Passage shown:
——————
Dear Church Family,
This past Sunday, we continued our Sunday school lessons in the Westminster Larger Catechism (WLC) in questions 63-66. Here is a brief review.
WLC 63 What are the special privileges of the visible church?
A. The visible church hath the privilege of being under God’s special care and government; of being protected and preserved in all ages, notwithstanding the opposition of all enemies, and of enjoying the communion of saints, the ordinary means of salvation, and offers of grace by Christ to all the members of it in the ministry of the gospel, testifying, that whosoever believes in him shall be saved, and excluding none that will come unto him.
As per the previous question in the catechism, the visible church is made up of all those who “profess the true religion and of their children” (WLC 62). Here, now, we learn of the special privileges of those who are members of the visible church. We may speak of these special privileges under three broad categories:
(1) Being protected and preserved in all ages
Isaiah prophesied that God would send a son who would be born to us, and the government will rest upon His shoulders; there will be no end to the increase of His government or of peace (Isaiah 9:6-7). Just so, in the New Testament, Jesus to build His church and that the gates of Hades will not overpower it (Matthew 16:18). In the midst of the opposition from many enemies, Christ’s church receives the special privilege of being protected and preserved in all ages.
(2) Enjoying the communion of saints and the ordinary means of salvation
The communion of saints describes the holy fellowship that professing Christians have with one in other in worship, in the spiritual edification of one another, and in the outward (or physical) help that Christians provide to one another. The “ordinary means of salvation” are defined later in the Larger Catechism as those means whereby Christ communicates to His church the benefits of His mediation, namely, “all His ordinances; especially the word, sacraments, and prayer” (WLC 154).
We see blessings of this communion of the saints and emphasis on the ordinary means of grace right from the beginning in the early church. On the first day of Pentecost after Jesus’ resurrection, all those who were added to the church “were continually devoting themselves to the apostles’ teaching and to fellowship, to the breaking of bread and to prayer. Everyone kept feeling a sense of awe; and many wonders and signs were taking place through the apostles. And all those who had believed were together and had all things in common; and they began selling their property and possessions and were sharing them with all, as anyone might have need. Day by day continuing with one mind in the temple, and breaking bread from house to house, they were taking their meals together with gladness and sincerity of heart, praising God and having favor with all the people. And the Lord was adding to their number day by day those who were being saved” (Acts 2:42-47).
In the church, those who profess the true religion and their children continue to hear the preaching of the gospel which is “the power of God for salvation to everyone who believes” (Romans 1:16). This is a special privilege of membership in the visible church which is often overlooked or taken for granted. John Calvin helpfully emphasizes the necessity of the visible church for our spiritual edification and growth in grace:
“But as it is now our purpose to discourse of the visible Church, let us learn, from her single title of Mother, how useful, nay, how necessary the knowledge of her is, since there is no other means of entering into life unless she conceive us in the womb and give us birth, unless she nourish us at her breasts, and, in short, keep us under her charge and government, until, divested of mortal flesh, we become like the angels (Mt. 22:30). For our weakness does not permit us to leave the school until we have spent our whole lives as scholars. Moreover, beyond the pale of the Church no forgiveness of sins, no salvation, can be hoped for…” (John Calvin, Institutes of the Christian Religion, IV.1.iv).
——————
Given entries:
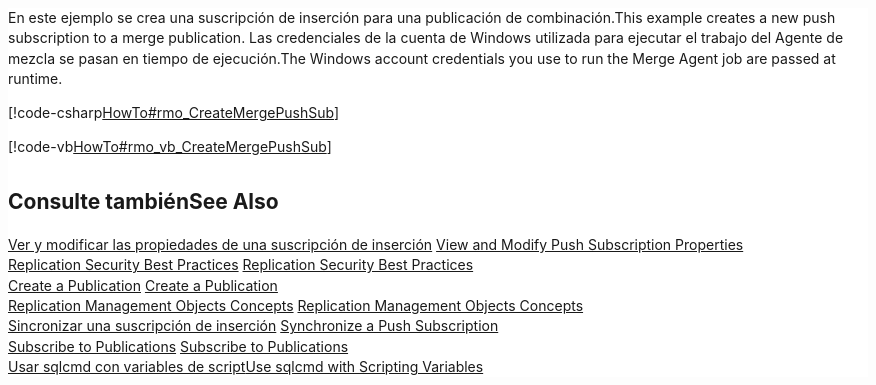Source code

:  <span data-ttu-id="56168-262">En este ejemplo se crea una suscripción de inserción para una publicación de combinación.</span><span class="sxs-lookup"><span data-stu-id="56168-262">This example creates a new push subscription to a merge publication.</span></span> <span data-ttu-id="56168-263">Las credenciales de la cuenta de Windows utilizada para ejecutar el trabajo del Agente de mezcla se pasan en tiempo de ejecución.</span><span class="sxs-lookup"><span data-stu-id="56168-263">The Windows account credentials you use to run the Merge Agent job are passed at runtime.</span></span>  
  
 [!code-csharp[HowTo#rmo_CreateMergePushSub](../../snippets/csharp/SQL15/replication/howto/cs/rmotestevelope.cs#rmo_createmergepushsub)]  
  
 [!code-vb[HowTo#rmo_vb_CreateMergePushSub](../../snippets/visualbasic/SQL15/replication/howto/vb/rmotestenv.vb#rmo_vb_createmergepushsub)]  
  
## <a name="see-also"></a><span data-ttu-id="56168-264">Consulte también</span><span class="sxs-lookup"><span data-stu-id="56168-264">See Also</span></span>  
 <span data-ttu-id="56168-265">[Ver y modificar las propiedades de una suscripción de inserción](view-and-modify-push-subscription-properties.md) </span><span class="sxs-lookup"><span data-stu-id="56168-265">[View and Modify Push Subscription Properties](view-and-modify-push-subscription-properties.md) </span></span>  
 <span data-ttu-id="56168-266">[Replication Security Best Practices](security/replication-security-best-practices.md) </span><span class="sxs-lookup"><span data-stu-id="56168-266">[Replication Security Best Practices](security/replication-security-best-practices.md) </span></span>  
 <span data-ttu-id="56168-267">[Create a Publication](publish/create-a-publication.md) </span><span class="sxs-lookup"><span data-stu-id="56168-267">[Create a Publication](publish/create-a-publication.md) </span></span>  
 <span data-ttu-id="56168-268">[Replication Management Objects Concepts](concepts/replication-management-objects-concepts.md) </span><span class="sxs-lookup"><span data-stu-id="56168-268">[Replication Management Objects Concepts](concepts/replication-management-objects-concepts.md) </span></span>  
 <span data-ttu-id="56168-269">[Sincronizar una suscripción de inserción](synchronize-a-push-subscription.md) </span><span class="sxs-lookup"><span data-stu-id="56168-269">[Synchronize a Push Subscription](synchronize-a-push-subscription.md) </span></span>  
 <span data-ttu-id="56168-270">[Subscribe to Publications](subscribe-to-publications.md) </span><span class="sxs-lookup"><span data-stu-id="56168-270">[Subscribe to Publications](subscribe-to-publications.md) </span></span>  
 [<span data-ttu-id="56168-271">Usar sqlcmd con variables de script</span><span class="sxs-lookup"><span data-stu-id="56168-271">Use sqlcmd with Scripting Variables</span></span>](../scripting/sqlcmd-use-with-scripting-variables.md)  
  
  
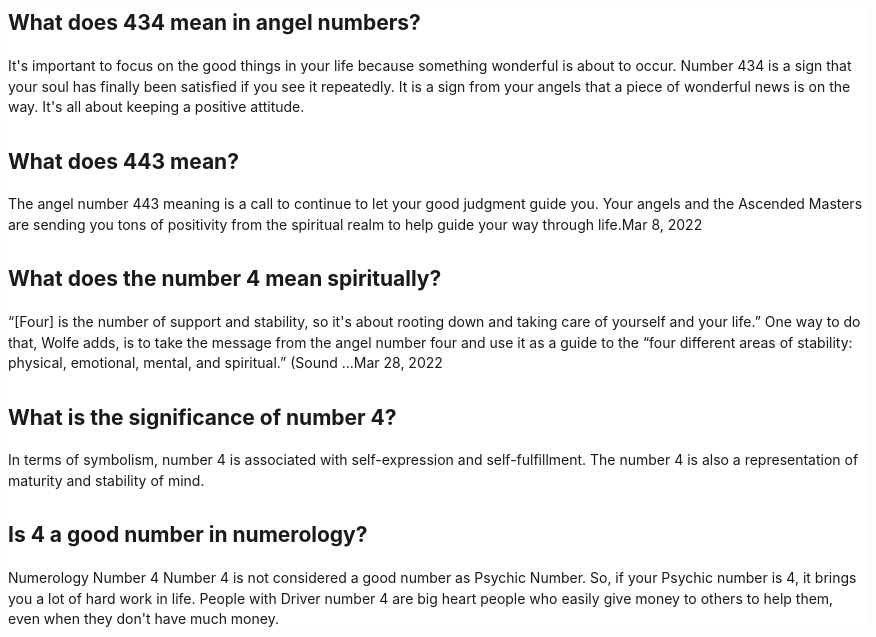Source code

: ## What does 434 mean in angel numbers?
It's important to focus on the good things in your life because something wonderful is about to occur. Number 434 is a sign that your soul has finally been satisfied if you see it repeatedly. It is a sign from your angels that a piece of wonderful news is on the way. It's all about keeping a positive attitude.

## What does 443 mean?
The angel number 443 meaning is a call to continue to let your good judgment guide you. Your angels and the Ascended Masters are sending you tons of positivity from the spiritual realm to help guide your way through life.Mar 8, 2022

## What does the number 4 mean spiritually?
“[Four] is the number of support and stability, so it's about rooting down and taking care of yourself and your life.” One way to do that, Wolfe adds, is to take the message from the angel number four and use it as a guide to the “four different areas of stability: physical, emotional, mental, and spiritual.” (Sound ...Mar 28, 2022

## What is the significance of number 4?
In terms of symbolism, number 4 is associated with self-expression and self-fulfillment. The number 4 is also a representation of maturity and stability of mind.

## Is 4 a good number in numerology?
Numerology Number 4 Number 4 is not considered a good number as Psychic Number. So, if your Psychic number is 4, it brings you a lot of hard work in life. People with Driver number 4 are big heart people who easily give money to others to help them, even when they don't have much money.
——————
Work to complete:
#1 List every Bible passage that the letter on the Larger Catechism cites by book, chapter, and verse.
#2 Continue the letter on the Larger Catechism, picking up right after the Calvin quotation.

Answers for the exercise:
#1
- Isaiah 9:6-7
- Matthew 16:18
- Acts 2:42-47
- Romans 1:16
- Mt. 22:30

#2
WLC 64 What is the invisible church?
A. The invisible church is the whole number of the elect, that have been, are, or shall be gathered into one under Christ the head.
While the visible church is comprised of all those who profess the true religion and their children, the invisible church is comprised of the whole number of the elect from all ages. We could also say that the invisible church is made of all those who are, or will be, effectually called and regenerated by the grace of Christ.
Jesus speaks about the church in this way when He teaches that He has “other sheep, which are not of this fold” whom He must bring also. They will hear His voice and will become one flock with one shepherd” (John 10:14-16). This is later confirmed in the book of Acts upon the conversion of Gentiles. When Paul and Barnabas preached the gospel to the people of Pisidian Antioch, “they began rejoicing and glorifying the word of the Lord; and as many as had been appointed to eternal life believed” (Acts 13:48).
When speaking of the visible and invisible church, it is important to remember that we are not speaking of two different churches, but of one church viewed from two different perspectives. The visible church is the church viewed from man’s limited perspective (we hear people’s professions of faith and see their children). The invisible church is the church viewed from God’s all-knowing perspective (He knows who are His).
WLC 65 What special benefits do the members of the invisible church enjoy by Christ?
A. The members of the invisible church by Christ enjoy union and communion with him in grace and glory.
The special benefits of those who belong to the visible church are briefly described in this question as “union and communion with Christ in grace and glory.” The reason that this description is so brief is because this question and answer of the catechism provides an introduction to the next series of questions (Q 66-90) which go into much more detail concerning the benefits received by the members of the invisible church.
At this point, it might just be helpful to define the terms “grace” and “glory” as they are used in the Westminster Standards. “Grace” here refers to the present benefit of union communion with Christ. Jesus prayed for this present union and communion when He asked the Father that His disciples may one with the Father and the Son (John 17:20-21). “Glory” here refers to the future benefit of union and communion with Christ. Jesus prayed for this future union and communion when He asked the Father for His disciples to be with Him in glory (John 17:24).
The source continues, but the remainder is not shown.